Ce que cet objet nous raconte.
Ancrée dans les recherches de terrain, les fonds muséaux et la littérature spécialisée — racontée avec respect pour le contexte dans lequel cet objet a vu le jour.
GAN Pendentif caméléon en bronze (Ngouindagou, 16e-19e s., 17 cm)
Un grand et lourd pendentif en bronze en forme de caméléon stylisé et allongé. Il présente un dos incurvé, une queue enroulée et des motifs géométriques entrelacés sur les flancs, recouverts d'une croûte archéologique profonde, mate et fortement oxydée.
1. Style esthétique et caractéristiques régionales
Dans l'ancienne tradition métallurgique ganaise, le caméléon est une créature de la plus haute importance mythologique. En raison de ses mouvements lents et mesurés, de sa capacité à regarder dans plusieurs directions et de son ascendance ancestrale, il est considéré comme un messager des dieux, un symbole de sagesse originelle et un être qui comble le fossé entre les vivants et les ancêtres. Ce moulage spécial capture avec brio la queue enroulée caractéristique et le dos incurvé et bombé du reptile. L'iconographie du caméléon est uniforme selon les régions dans les traditions d'Afrique de l'Ouest, mais elle est poussée à l'extrême sur le plan formel par les Gan.

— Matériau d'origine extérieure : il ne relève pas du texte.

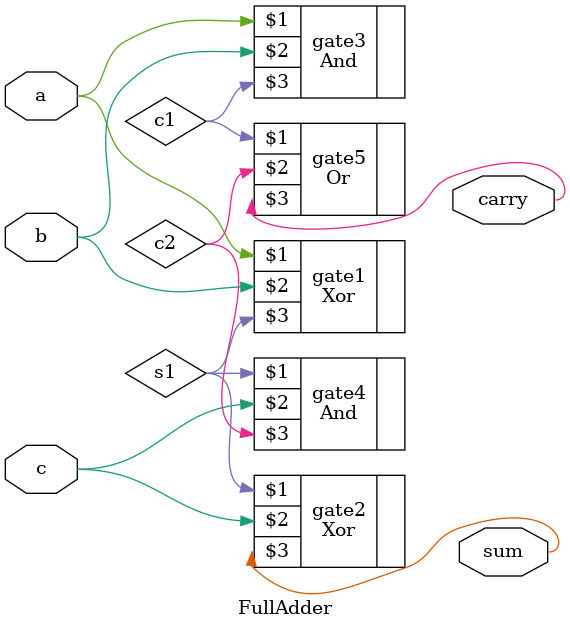
<source format=v>
`ifndef FULLADDER_V
`define FULLADDER_V
`include "xor.v"
`include "and.v"
`include "or.v"

module FullAdder(input a, b, c, output sum, carry);
    Xor gate1(a, b, s1);
    Xor gate2(s1, c, sum);
    And gate3(a, b, c1);
    And gate4(s1, c, c2);
    Or gate5(c1, c2, carry);
endmodule

`endif
</source>
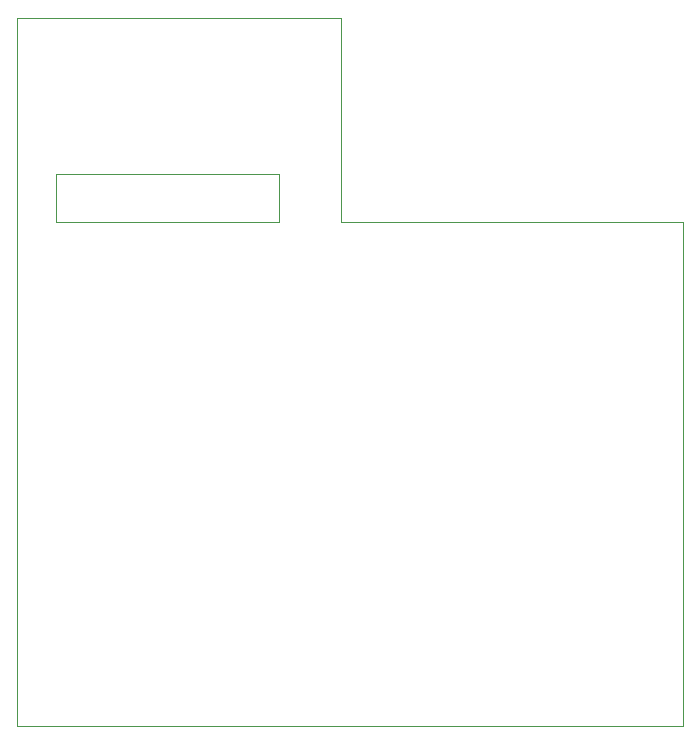
<source format=gbr>
G04 #@! TF.GenerationSoftware,KiCad,Pcbnew,(5.1.5-0-10_14)*
G04 #@! TF.CreationDate,2020-06-30T17:37:43-04:00*
G04 #@! TF.ProjectId,Pinky,50696e6b-792e-46b6-9963-61645f706362,rev?*
G04 #@! TF.SameCoordinates,Original*
G04 #@! TF.FileFunction,Profile,NP*
%FSLAX46Y46*%
G04 Gerber Fmt 4.6, Leading zero omitted, Abs format (unit mm)*
G04 Created by KiCad (PCBNEW (5.1.5-0-10_14)) date 2020-06-30 17:37:43*
%MOMM*%
%LPD*%
G04 APERTURE LIST*
%ADD10C,0.050000*%
G04 APERTURE END LIST*
D10*
X136525000Y-74168000D02*
X117602000Y-74168000D01*
X136525000Y-70104000D02*
X136525000Y-74168000D01*
X117602000Y-70104000D02*
X136525000Y-70104000D01*
X117602000Y-74168000D02*
X117602000Y-70104000D01*
X141732000Y-56896000D02*
X114300000Y-56896000D01*
X141732000Y-74168000D02*
X141732000Y-56896000D01*
X170688000Y-74168000D02*
X141732000Y-74168000D01*
X170688000Y-116840000D02*
X170688000Y-74168000D01*
X114300000Y-116840000D02*
X170688000Y-116840000D01*
X114300000Y-56896000D02*
X114300000Y-116840000D01*
M02*

</source>
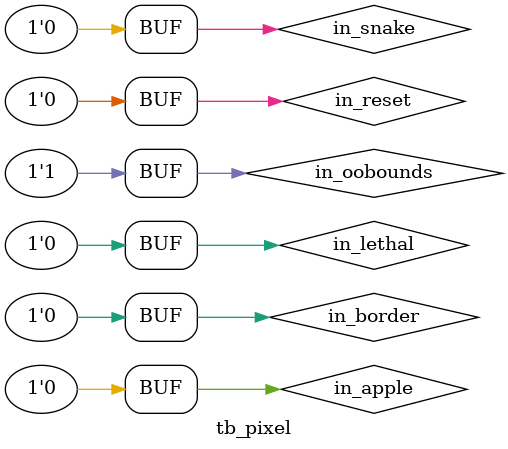
<source format=v>
`timescale 1ns / 1ps


module tb_pixel;

	// Inputs
	reg in_reset;
	reg in_snake;
	reg in_apple;
	reg in_border;
	reg in_lethal;
	reg in_oobounds;

	// Outputs
	wire [2:0] out_VGA_R;
	wire [2:0] out_VGA_G;
	wire [1:0] out_VGA_B;

	// Instantiate the Unit Under Test (UUT)
	pixel_logic uut (
		.in_reset(in_reset), 
		.in_snake(in_snake), 
		.in_apple(in_apple), 
		.in_border(in_border), 
		.in_lethal(in_lethal), 
		.in_oobounds(in_oobounds), 
		.out_VGA_R(out_VGA_R), 
		.out_VGA_G(out_VGA_G), 
		.out_VGA_B(out_VGA_B)
	);

	initial begin
		// Initialize Inputs
		in_reset = 1;
		in_snake = 0;
		in_apple = 0;
		in_border = 0;
		in_lethal = 0;
		in_oobounds = 0;

		// Wait 100 ns for global reset to finish
		#100;
        in_reset = 0;
        
		// Add stimulus here
        #100;
        in_snake = 1;
		in_apple = 0;
		in_border = 0;
		in_lethal = 0;
		in_oobounds = 0;
        
        #100;
        in_snake = 0;
		in_apple = 1;
		in_border = 0;
		in_lethal = 0;
		in_oobounds = 0;
        
        #100;
        in_snake = 0;
		in_apple = 0;
		in_border = 1;
		in_lethal = 0;
		in_oobounds = 0;
        
        #100;
        in_snake = 0;
		in_apple = 0;
		in_border = 0;
		in_lethal = 0;
		in_oobounds = 1;
        
        #100;
        in_lethal = 1;
        
        #100
        in_snake = 1;
		in_apple = 0;
		in_border = 0;
		in_lethal = 0;
		in_oobounds = 0;
        
        #100;
        in_snake = 0;
		in_apple = 0;
		in_border = 0;
		in_lethal = 0;
		in_oobounds = 1;

	end
      
endmodule


</source>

2 Fonction rituelle et protection des élites
Un pendentif de cette taille massive (17 cm) et de cette fonte complexe n'était pas un objet ordinaire. Il s'agissait d'un pectoral de haut niveau, porté par un roi gan ou un devin de haut rang. Les motifs complexes et structurés sur les flancs du caméléon augmentent son prestige esthétique et servent probablement d'armure spirituelle codée. En portant le caméléon, le prêtre adopte sa clairvoyance et peut ainsi "voir" et repousser la sorcellerie malveillante avant qu'elle ne frappe. La vision multidirectionnelle du caméléon est d'une importance opérationnelle - elle permet une surveillance globale et non une vigilance limitée.

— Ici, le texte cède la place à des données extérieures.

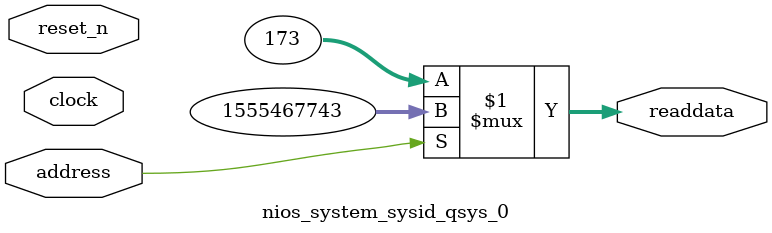
<source format=v>



// synthesis translate_off
`timescale 1ns / 1ps
// synthesis translate_on

// turn off superfluous verilog processor warnings 
// altera message_level Level1 
// altera message_off 10034 10035 10036 10037 10230 10240 10030 

module nios_system_sysid_qsys_0 (
               // inputs:
                address,
                clock,
                reset_n,

               // outputs:
                readdata
             )
;

  output  [ 31: 0] readdata;
  input            address;
  input            clock;
  input            reset_n;

  wire    [ 31: 0] readdata;
  //control_slave, which is an e_avalon_slave
  assign readdata = address ? 1555467743 : 173;

endmodule



</source>
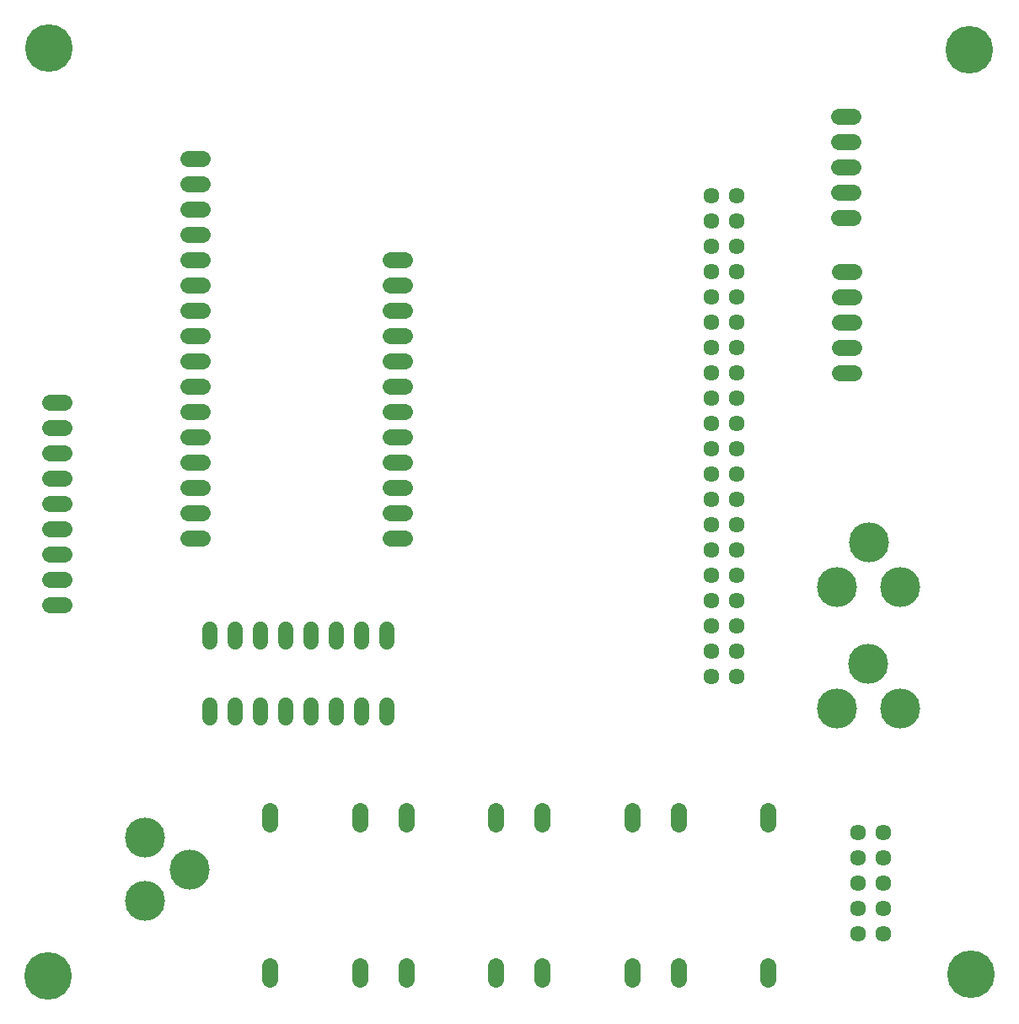
<source format=gbr>
G04 EAGLE Gerber RS-274X export*
G75*
%MOMM*%
%FSLAX34Y34*%
%LPD*%
%INSoldermask Bottom*%
%IPPOS*%
%AMOC8*
5,1,8,0,0,1.08239X$1,22.5*%
G01*
%ADD10C,4.775200*%
%ADD11C,1.524000*%
%ADD12C,1.611200*%
%ADD13C,1.611200*%
%ADD14C,4.013200*%


D10*
X29210Y26670D03*
X29845Y958215D03*
X955040Y956310D03*
X956310Y27940D03*
D11*
X369570Y285496D02*
X369570Y298704D01*
X344170Y298704D02*
X344170Y285496D01*
X217170Y285496D02*
X217170Y298704D01*
X191770Y298704D02*
X191770Y285496D01*
X318770Y285496D02*
X318770Y298704D01*
X293370Y298704D02*
X293370Y285496D01*
X242570Y285496D02*
X242570Y298704D01*
X267970Y298704D02*
X267970Y285496D01*
X191770Y361696D02*
X191770Y374904D01*
X217170Y374904D02*
X217170Y361696D01*
X242570Y361696D02*
X242570Y374904D01*
X267970Y374904D02*
X267970Y361696D01*
X293370Y361696D02*
X293370Y374904D01*
X318770Y374904D02*
X318770Y361696D01*
X344170Y361696D02*
X344170Y374904D01*
X369570Y374904D02*
X369570Y361696D01*
D12*
X373325Y466090D02*
X387405Y466090D01*
X387405Y491490D02*
X373325Y491490D01*
X373325Y516890D02*
X387405Y516890D01*
X387405Y542290D02*
X373325Y542290D01*
X373325Y567690D02*
X387405Y567690D01*
X387405Y593090D02*
X373325Y593090D01*
X373325Y618490D02*
X387405Y618490D01*
X387405Y643890D02*
X373325Y643890D01*
X373325Y669290D02*
X387405Y669290D01*
X387405Y694690D02*
X373325Y694690D01*
X373325Y720090D02*
X387405Y720090D01*
X387405Y745490D02*
X373325Y745490D01*
X184205Y466090D02*
X170125Y466090D01*
X170125Y491490D02*
X184205Y491490D01*
X184205Y516890D02*
X170125Y516890D01*
X170125Y542290D02*
X184205Y542290D01*
X184205Y567690D02*
X170125Y567690D01*
X170125Y593090D02*
X184205Y593090D01*
X184205Y618490D02*
X170125Y618490D01*
X170125Y643890D02*
X184205Y643890D01*
X184205Y669290D02*
X170125Y669290D01*
X170125Y694690D02*
X184205Y694690D01*
X184205Y720090D02*
X170125Y720090D01*
X170125Y745490D02*
X184205Y745490D01*
X184205Y770890D02*
X170125Y770890D01*
X170125Y796290D02*
X184205Y796290D01*
X184205Y821690D02*
X170125Y821690D01*
X170125Y847090D02*
X184205Y847090D01*
D13*
X695960Y809625D03*
X721360Y809625D03*
X721360Y784225D03*
X721360Y758825D03*
X721360Y733425D03*
X721360Y708025D03*
X721360Y682625D03*
X721360Y657225D03*
X721360Y631825D03*
X721360Y606425D03*
X721360Y581025D03*
X721360Y555625D03*
X721360Y530225D03*
X721360Y504825D03*
X721360Y479425D03*
X721360Y454025D03*
X721360Y428625D03*
X721360Y403225D03*
X721360Y377825D03*
X721360Y352425D03*
X721360Y327025D03*
X695960Y784225D03*
X695960Y758825D03*
X695960Y733425D03*
X695960Y708025D03*
X695960Y682625D03*
X695960Y657225D03*
X695960Y631825D03*
X695960Y606425D03*
X695960Y581025D03*
X695960Y555625D03*
X695960Y530225D03*
X695960Y504825D03*
X695960Y479425D03*
X695960Y454025D03*
X695960Y428625D03*
X695960Y403225D03*
X695960Y377825D03*
X695960Y352425D03*
X695960Y327025D03*
D14*
X171450Y133350D03*
X127000Y101600D03*
X127000Y165100D03*
X853440Y339537D03*
X885268Y295142D03*
X821768Y295031D03*
X853595Y461645D03*
X885345Y417195D03*
X821845Y417195D03*
D13*
X843280Y170180D03*
X843280Y144780D03*
X843280Y119380D03*
X843280Y93980D03*
X843280Y68580D03*
X868680Y170180D03*
X868680Y144780D03*
X868680Y119380D03*
X868680Y93980D03*
X868680Y68580D03*
D12*
X45140Y602615D02*
X31060Y602615D01*
X31060Y577215D02*
X45140Y577215D01*
X45140Y551815D02*
X31060Y551815D01*
X31060Y526415D02*
X45140Y526415D01*
X45140Y501015D02*
X31060Y501015D01*
X31060Y475615D02*
X45140Y475615D01*
X45140Y450215D02*
X31060Y450215D01*
X31060Y424815D02*
X45140Y424815D01*
X45140Y399415D02*
X31060Y399415D01*
X525568Y192880D02*
X525568Y178800D01*
X615568Y178800D02*
X615568Y192880D01*
X525568Y36960D02*
X525568Y22880D01*
X615568Y22880D02*
X615568Y36960D01*
X388832Y178800D02*
X388832Y192880D01*
X478832Y192880D02*
X478832Y178800D01*
X388832Y36960D02*
X388832Y22880D01*
X478832Y22880D02*
X478832Y36960D01*
X252095Y178800D02*
X252095Y192880D01*
X342095Y192880D02*
X342095Y178800D01*
X252095Y36960D02*
X252095Y22880D01*
X342095Y22880D02*
X342095Y36960D01*
X662305Y178800D02*
X662305Y192880D01*
X752305Y192880D02*
X752305Y178800D01*
X662305Y36960D02*
X662305Y22880D01*
X752305Y22880D02*
X752305Y36960D01*
X824175Y631825D02*
X838255Y631825D01*
X838255Y657225D02*
X824175Y657225D01*
X824175Y682625D02*
X838255Y682625D01*
X838255Y708025D02*
X824175Y708025D01*
X824175Y733425D02*
X838255Y733425D01*
X837620Y787400D02*
X823540Y787400D01*
X823540Y812800D02*
X837620Y812800D01*
X837620Y838200D02*
X823540Y838200D01*
X823540Y863600D02*
X837620Y863600D01*
X837620Y889000D02*
X823540Y889000D01*
M02*

</source>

3. Patine physique et vérification de l'âge
L'état de surface de ce grand bronze est exceptionnel. Le métal a subi une profonde altération chimique et est entièrement recouvert d'une épaisse couche de cuivre oxydé et de terre calcifiée, sèche et non restaurée. Cette forte altération archéologique masque les détails les plus fins de la fonte, mais constitue une preuve absolue et irréfutable que l'objet a été enfoui dans le sol burkinabé pendant des siècles, ce qui confirme son origine du 16e au 19e siècle.